I have found rather an interesting study by Choquenot and Bowman (1998) that applies a predator-prey model to the late Pleistocene extinction in Australia.
The two species predator prey model examines the population density and hunting efficiency of an aborigine population needed for overkill to have led to mass extinction. Now this model highlights some rather large flaws in the overkill hypothesis. Primarily, the model demonstrates the smaller megafauna would have been more readily killed over larger ones because they would have reproduced at a faster rate to satisfy meat demand. As we already know, this was not the pattern at the end of the Pleistocene, and in fact many smaller species survived. The Aborigine population densities and hunting efficiencies would have had to be unrealistically high to kill out the majority of large megafauna. The authors go on to highlight the fact there are few co-existing human and megafaunal remains found at archaeological sites and dating is very precarious. This is very true on both counts, meaning it is hard to prove solidly any theories in Australia. However, since archaeological evidence has been found on other continents, mainly North America where humans were known to have hunting megafaunal species, then why isn’t there in Australia?
A few more details about the mathematical model used in this study reveal the downfalls in the overkill hypothesis. The model showed that to exterminate all of the megafaunal species 500kg and more, the population of Aborigines would have had to be in excess of 0.07 aborigines per km and a rate of effective search of 100 ha per person per day, now that is a lot! 100 ha, blimey I would be knackered (slash dead) if I had to cover that every day!

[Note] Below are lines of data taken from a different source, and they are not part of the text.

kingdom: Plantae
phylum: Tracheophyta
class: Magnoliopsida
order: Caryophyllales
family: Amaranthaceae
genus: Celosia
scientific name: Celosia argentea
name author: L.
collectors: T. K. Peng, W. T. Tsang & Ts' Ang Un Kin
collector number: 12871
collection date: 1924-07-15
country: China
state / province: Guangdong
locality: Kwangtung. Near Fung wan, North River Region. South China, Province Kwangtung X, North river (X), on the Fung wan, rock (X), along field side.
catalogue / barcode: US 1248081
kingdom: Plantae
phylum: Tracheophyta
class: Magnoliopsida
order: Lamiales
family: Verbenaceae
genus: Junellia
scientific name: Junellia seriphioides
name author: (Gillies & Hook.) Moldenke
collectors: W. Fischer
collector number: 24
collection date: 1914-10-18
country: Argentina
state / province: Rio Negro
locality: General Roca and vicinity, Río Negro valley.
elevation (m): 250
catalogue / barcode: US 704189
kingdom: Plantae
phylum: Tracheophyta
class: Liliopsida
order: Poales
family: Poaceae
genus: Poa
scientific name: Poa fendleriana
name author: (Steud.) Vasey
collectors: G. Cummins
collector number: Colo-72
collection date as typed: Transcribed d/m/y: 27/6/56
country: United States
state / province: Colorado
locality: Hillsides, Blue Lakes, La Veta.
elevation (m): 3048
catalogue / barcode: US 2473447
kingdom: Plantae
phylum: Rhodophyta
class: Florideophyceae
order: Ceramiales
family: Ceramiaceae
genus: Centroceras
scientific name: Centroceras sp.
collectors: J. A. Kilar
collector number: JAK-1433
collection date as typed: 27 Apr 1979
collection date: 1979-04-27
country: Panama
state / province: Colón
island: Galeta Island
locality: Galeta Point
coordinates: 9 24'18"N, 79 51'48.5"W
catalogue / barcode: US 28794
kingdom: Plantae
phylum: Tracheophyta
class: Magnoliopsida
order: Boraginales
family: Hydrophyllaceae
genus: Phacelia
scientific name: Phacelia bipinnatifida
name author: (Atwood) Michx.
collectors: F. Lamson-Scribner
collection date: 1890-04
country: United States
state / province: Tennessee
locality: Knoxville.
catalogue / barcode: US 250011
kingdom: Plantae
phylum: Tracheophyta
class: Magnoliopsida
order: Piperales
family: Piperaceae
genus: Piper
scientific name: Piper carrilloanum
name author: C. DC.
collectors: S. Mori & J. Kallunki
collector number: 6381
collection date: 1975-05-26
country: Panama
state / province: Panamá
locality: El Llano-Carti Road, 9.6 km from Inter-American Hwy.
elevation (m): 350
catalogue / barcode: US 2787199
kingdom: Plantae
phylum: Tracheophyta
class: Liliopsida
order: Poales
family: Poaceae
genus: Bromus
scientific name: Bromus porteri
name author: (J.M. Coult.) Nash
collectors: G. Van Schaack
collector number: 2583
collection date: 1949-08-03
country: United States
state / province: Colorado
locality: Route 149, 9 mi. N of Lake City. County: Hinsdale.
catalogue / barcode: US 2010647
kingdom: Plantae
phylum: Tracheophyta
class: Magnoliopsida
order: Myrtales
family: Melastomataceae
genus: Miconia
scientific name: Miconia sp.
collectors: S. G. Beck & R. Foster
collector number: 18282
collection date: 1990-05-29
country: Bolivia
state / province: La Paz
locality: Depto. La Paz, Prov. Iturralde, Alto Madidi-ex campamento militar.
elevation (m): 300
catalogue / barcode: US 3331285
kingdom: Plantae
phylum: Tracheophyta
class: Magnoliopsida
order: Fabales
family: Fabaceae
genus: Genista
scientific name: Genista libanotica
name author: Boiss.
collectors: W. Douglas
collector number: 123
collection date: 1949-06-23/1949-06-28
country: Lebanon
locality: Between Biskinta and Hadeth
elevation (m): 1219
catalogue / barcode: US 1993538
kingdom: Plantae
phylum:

Figure 1 shows that, as expected, the larger the species, the higher the aborigine population density and hunting efficiency needed.
Now another model that I think is worth mentioning is that designed by Mosimann and Martin (1975). They made the process of species reproduction spatially significant by having human populations colonise a certain geographical area only supporting unexploited megafauna. Once all of the megafaunal species are exterminated, the humans will move to new areas containing less exploited species. But because these species were indefensible to these human populations, soon the complete extinction of megafaunal species was inevitable. Hence the extermination of these species was dependent on the concentrated formation of a colonising human population, precipitating regional extinction. Wherever the human population density and per capita offtake exceeded the capacity of regional megafaunal populations to sustain breeding, extinction occurred. However, although this facilitates the overkill hypothesis, it is inaccurate to presume per capita offtake remains the same ignores the effect of declining prey and hence the need to hunt further afield. This means that fact that as the prey population declines as it is hunted; the proportion of prey removed thereafter is ignored, dramatically increasing chances of hunters to exterminate species. They also predict a high level of wasted meat and an exaggerated population growth among humans to make the demand as high as it would need to be to eliminate all the larger species.
So all in all, unrealistically high hunting efficiencies and even idealistically large Aborigine populations would have been needed to cause the mass extinction of megafaunal species in the late Pleistocene. To be honest, the figures given by this model prove how implausible the overkill hypothesis is. The archaeological evidence found to date in Australia doesn’t account for such large Aborigine populations and there is no way one individual could hunt over a 100ha area every day! The model by Mosimann and Martin (1975) proves the improbable parameters needed for the overkill hypothesis to apply and this in itself is proof that climate obviously had a key role to play in the mass extinction.